**ACTIVITY A**
According to the patch discussion, what does the __page_state_change() routine perform?
**ACTIVITY B**
From the patch discussion, print the stretch from "The __page_state_change() routine" through "(op == SNP_PAGE_STATE_SHARED)".

**EXCERPT PROVIDED**
The __page_state_change() routine only performs the MSR protocol version
of a page state change, no decision is made between the two at this stage.

> 
>>         /*
>>          * If private -> shared then invalidate the page before requesting the
>> @@ -176,6 +179,9 @@ static void __page_state_change(unsigned long paddr, enum psc_op op)
>>         if (op == SNP_PAGE_STATE_SHARED)
>>                 pvalidate_4k_page(paddr, paddr, false);
>>
>> +       /* Save the current GHCB MSR value */
>> +       msr = sev_es_rd_ghcb_msr();
>> +
>>         /* Issue VMGEXIT to change the page state in RMP table. */
>>         sev_es_wr_ghcb_msr(GHCB_MSR_PSC_REQ_GFN(paddr >> PAGE_SHIFT, op));
>>         VMGEXIT();
>> @@ -185,6 +191,9 @@ static void __page_state_change(unsigned long paddr, enum psc_op op)
>>         if ((GHCB_RESP_CODE(val) != GHCB_MSR_PSC_RESP) || GHCB_MSR_PSC_RESP_VAL(val))

Images with keypoint coordinates

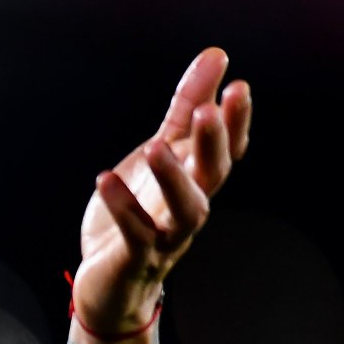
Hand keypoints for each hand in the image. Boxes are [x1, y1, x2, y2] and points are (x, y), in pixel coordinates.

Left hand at [71, 47, 251, 335]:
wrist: (108, 286)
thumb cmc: (136, 217)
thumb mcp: (159, 155)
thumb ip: (185, 110)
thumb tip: (215, 57)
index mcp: (195, 181)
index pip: (226, 149)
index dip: (235, 121)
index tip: (237, 85)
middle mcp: (189, 208)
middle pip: (213, 175)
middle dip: (214, 143)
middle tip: (210, 111)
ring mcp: (166, 237)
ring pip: (186, 210)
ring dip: (173, 179)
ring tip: (156, 146)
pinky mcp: (135, 258)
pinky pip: (135, 234)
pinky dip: (122, 208)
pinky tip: (105, 179)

**EXPECTED OUTPUT A**
Only the MSR protocol version of a page state change.

**EXPECTED OUTPUT B**
The __page_state_change() routine only performs the MSR protocol version
of a page state change, no decision is made between the two at this stage.

> 
>>         /*
>>          * If private -> shared then invalidate the page before requesting the
>> @@ -176,6 +179,9 @@ static void __page_state_change(unsigned long paddr, enum psc_op op)
>>         if (op == SNP_PAGE_STATE_SHARED)